Correlation Between Heidelberg Materials and Hyster Yale
Can any of the company-specific risk be diversified away by investing in both Heidelberg Materials and Hyster Yale at the same time? Although using a correlation coefficient on its own may not help to predict future stock returns, this module helps to understand the diversifiable risk of combining Heidelberg Materials and Hyster Yale into the same portfolio, which is an essential part of the fundamental portfolio management process.
By analyzing existing cross correlation between Heidelberg Materials AG and Hyster Yale Materials Handling, you can compare the effects of market volatilities on Heidelberg Materials and Hyster Yale and check how they will diversify away market risk if combined in the same portfolio for a given time horizon. You can also utilize pair trading strategies of matching a long position in Heidelberg Materials with a short position of Hyster Yale. Check out your portfolio center. Please also check ongoing floating volatility patterns of Heidelberg Materials and Hyster Yale.
Diversification Opportunities for Heidelberg Materials and Hyster Yale
-0.63 | Correlation Coefficient |
Excellent diversification
The 3 months correlation between Heidelberg and Hyster is -0.63. Overlapping area represents the amount of risk that can be diversified away by holding Heidelberg Materials AG and Hyster Yale Materials Handling in the same portfolio, assuming nothing else is changed. The correlation between historical prices or returns on Hyster Yale Materials and Heidelberg Materials is a relative statistical measure of the degree to which these equity instruments tend to move together. The correlation coefficient measures the extent to which returns on Heidelberg Materials AG are associated (or correlated) with Hyster Yale. Values of the correlation coefficient range from -1 to +1, where. The correlation of zero (0) is possible when the price movement of Hyster Yale Materials has no effect on the direction of Heidelberg Materials i.e., Heidelberg Materials and Hyster Yale go up and down completely randomly.

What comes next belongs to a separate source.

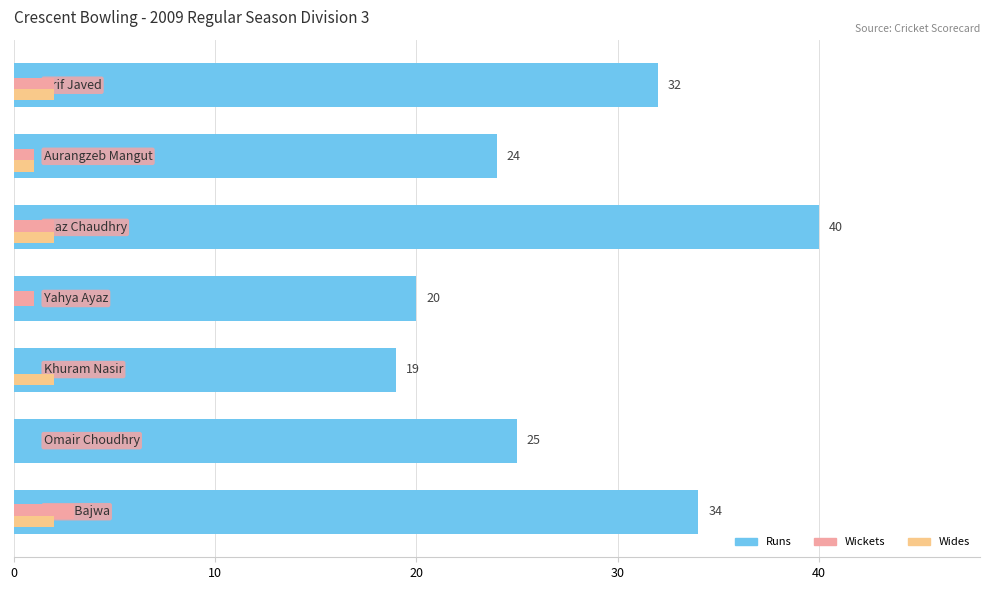

What is the maximum value shown in the chart?

40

Pair Corralation between Heidelberg Materials and Hyster Yale
Assuming the 90 days horizon Heidelberg Materials AG is expected to generate 0.58 times more return on investment than Hyster Yale. However, Heidelberg Materials AG is 1.73 times less risky than Hyster Yale. It trades about 0.25 of its potential returns per unit of risk. Hyster Yale Materials Handling is currently generating about 0.14 per unit of risk. If you would invest 11,875 in Heidelberg Materials AG on September 15, 2024 and sell it today you would earn a total of 705.00 from holding Heidelberg Materials AG or generate 5.94% return on investment over 90 days.
Time Period | 3 Months [change] |
Direction | Moves Against |
Strength | Weak |
Accuracy | 100.0% |
Values | Daily Returns |
Heidelberg Materials AG vs. Hyster Yale Materials Handling
Performance |
Timeline |
Heidelberg Materials |
Hyster Yale Materials |
Heidelberg Materials and Hyster Yale Volatility Contrast
Predicted Return Density |
Returns |
Pair Trading with Heidelberg Materials and Hyster Yale
The main advantage of trading using opposite Heidelberg Materials and Hyster Yale positions is that it hedges away some unsystematic risk. Because of two separate transactions, even if Heidelberg Materials position performs unexpectedly, Hyster Yale can make up some of the losses. Pair trading also minimizes risk from directional movements in the market. For example, if an entire industry or sector drops because of unexpected headlines, the short position in Hyster Yale will offset losses from the drop in Hyster Yale's long position.Heidelberg Materials vs. CHEMICAL INDUSTRIES | Heidelberg Materials vs. INDO RAMA SYNTHETIC | Heidelberg Materials vs. Casio Computer CoLtd | Heidelberg Materials vs. FANDIFI TECHNOLOGY P |
Hyster Yale vs. MIRAMAR HOTEL INV | Hyster Yale vs. Pembina Pipeline Corp | Hyster Yale vs. Wyndham Hotels Resorts | Hyster Yale vs. CITIC Telecom International |
Check out your portfolio center.Note that this page's information should be used as a complementary analysis to find the right mix of equity instruments to add to your existing portfolios or create a brand new portfolio. You can also try the Portfolio Holdings module to check your current holdings and cash postion to detemine if your portfolio needs rebalancing.